● Problem to work on: Copy out the lines of the material below exactly, beginning with the line that contains "Casetify ออกเคสโทรศัพท์รุ่" and continuing through the line that contains "ล่าสุด Casetify แบรนด์เคสโทรศัพท์มือถือชื่อดัง", with both of those lines included.

----------------------------------------

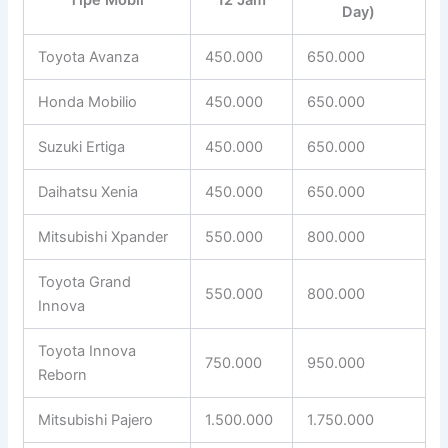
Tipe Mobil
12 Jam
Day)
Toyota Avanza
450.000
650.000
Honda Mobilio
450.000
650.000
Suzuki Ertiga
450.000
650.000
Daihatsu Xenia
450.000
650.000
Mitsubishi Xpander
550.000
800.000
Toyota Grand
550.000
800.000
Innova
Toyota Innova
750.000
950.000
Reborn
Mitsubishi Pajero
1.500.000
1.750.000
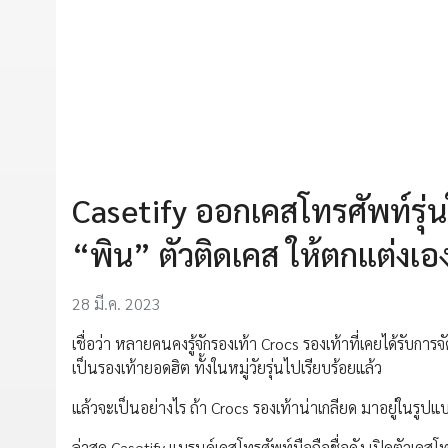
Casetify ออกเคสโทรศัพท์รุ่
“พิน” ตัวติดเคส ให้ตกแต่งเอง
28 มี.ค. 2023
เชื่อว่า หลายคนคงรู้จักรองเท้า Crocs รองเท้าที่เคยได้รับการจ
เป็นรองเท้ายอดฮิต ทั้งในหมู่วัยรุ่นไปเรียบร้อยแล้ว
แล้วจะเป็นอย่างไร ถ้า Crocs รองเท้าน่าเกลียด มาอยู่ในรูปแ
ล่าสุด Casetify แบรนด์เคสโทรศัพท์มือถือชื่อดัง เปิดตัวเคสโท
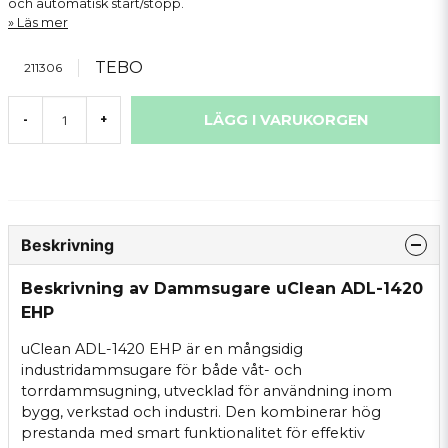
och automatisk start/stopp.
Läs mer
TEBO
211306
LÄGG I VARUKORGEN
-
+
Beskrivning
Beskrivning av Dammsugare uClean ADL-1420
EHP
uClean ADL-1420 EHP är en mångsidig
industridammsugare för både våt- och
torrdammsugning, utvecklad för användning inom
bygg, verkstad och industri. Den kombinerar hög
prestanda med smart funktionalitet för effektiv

----------------------------------------

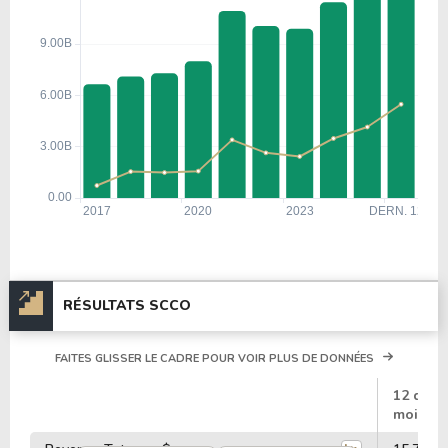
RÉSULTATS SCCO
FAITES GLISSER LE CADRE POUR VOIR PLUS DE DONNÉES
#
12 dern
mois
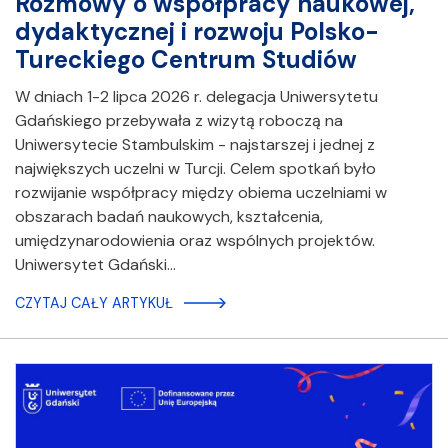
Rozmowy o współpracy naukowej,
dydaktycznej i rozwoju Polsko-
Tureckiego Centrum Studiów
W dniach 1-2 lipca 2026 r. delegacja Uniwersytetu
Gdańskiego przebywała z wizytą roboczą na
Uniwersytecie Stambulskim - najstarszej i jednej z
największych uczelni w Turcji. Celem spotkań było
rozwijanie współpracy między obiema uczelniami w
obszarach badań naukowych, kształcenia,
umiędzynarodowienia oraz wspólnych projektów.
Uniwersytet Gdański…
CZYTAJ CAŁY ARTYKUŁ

----------------------------------------

● Reply:
Casetify ออกเคสโทรศัพท์รุ่
“พิน” ตัวติดเคส ให้ตกแต่งเอง
28 มี.ค. 2023
เชื่อว่า หลายคนคงรู้จักรองเท้า Crocs รองเท้าที่เคยได้รับการจ
เป็นรองเท้ายอดฮิต ทั้งในหมู่วัยรุ่นไปเรียบร้อยแล้ว
แล้วจะเป็นอย่างไร ถ้า Crocs รองเท้าน่าเกลียด มาอยู่ในรูปแ
ล่าสุด Casetify แบรนด์เคสโทรศัพท์มือถือชื่อดัง เปิดตัวเคสโท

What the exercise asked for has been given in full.